Plain-text document sources:
▬▬▬▬▬▬

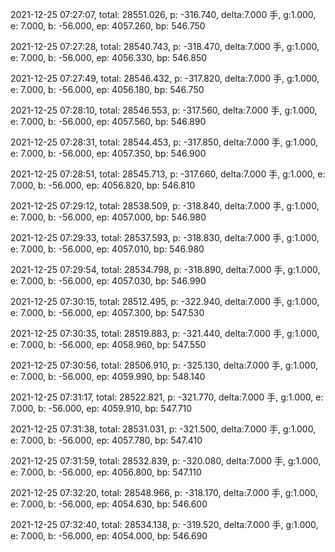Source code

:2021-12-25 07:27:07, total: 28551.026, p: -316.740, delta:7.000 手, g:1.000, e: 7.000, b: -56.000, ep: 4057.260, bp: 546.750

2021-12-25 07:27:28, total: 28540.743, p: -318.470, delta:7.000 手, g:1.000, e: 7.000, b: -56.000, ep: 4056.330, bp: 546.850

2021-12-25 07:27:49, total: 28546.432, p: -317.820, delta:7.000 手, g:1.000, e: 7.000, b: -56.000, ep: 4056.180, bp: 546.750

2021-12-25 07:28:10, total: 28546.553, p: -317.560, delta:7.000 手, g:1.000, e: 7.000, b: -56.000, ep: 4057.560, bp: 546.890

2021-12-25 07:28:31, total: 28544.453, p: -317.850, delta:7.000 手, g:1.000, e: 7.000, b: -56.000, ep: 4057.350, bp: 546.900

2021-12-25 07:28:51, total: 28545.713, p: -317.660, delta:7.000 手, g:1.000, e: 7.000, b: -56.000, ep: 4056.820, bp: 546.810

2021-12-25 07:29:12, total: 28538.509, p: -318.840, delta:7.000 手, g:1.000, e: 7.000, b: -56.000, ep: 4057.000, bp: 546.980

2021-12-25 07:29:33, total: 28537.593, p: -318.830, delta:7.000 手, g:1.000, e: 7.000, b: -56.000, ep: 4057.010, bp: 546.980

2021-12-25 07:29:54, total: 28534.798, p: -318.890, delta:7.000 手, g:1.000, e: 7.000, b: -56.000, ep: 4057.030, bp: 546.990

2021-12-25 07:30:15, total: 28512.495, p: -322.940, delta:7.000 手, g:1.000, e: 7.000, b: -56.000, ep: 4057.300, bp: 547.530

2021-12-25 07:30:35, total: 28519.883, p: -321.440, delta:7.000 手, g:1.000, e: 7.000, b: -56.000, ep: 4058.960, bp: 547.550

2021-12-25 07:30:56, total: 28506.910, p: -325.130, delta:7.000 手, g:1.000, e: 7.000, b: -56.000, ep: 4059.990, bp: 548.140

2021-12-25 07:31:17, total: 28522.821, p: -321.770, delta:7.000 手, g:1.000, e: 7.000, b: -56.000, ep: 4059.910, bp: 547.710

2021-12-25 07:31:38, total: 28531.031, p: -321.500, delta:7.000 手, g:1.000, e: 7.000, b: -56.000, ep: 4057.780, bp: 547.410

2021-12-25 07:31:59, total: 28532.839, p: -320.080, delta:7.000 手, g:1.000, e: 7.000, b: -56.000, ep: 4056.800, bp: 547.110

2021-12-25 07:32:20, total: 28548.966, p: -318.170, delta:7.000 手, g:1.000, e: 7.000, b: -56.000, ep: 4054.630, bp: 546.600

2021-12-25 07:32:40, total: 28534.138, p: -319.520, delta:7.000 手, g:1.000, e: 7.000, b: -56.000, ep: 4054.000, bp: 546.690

▬▬▬▬▬▬

§ Instructions to follow
This exercise asks for an exact copy of the lines from the first one in the data through the line that contains "2021-12-25 07:29:33, total: 28537.593, p: -318.830, delta:7.000", pictures excluded.

§ Your solution
Source code

:2021-12-25 07:27:07, total: 28551.026, p: -316.740, delta:7.000 手, g:1.000, e: 7.000, b: -56.000, ep: 4057.260, bp: 546.750

2021-12-25 07:27:28, total: 28540.743, p: -318.470, delta:7.000 手, g:1.000, e: 7.000, b: -56.000, ep: 4056.330, bp: 546.850

2021-12-25 07:27:49, total: 28546.432, p: -317.820, delta:7.000 手, g:1.000, e: 7.000, b: -56.000, ep: 4056.180, bp: 546.750

2021-12-25 07:28:10, total: 28546.553, p: -317.560, delta:7.000 手, g:1.000, e: 7.000, b: -56.000, ep: 4057.560, bp: 546.890

2021-12-25 07:28:31, total: 28544.453, p: -317.850, delta:7.000 手, g:1.000, e: 7.000, b: -56.000, ep: 4057.350, bp: 546.900

2021-12-25 07:28:51, total: 28545.713, p: -317.660, delta:7.000 手, g:1.000, e: 7.000, b: -56.000, ep: 4056.820, bp: 546.810

2021-12-25 07:29:12, total: 28538.509, p: -318.840, delta:7.000 手, g:1.000, e: 7.000, b: -56.000, ep: 4057.000, bp: 546.980

2021-12-25 07:29:33, total: 28537.593, p: -318.830, delta:7.000 手, g:1.000, e: 7.000, b: -56.000, ep: 4057.010, bp: 546.980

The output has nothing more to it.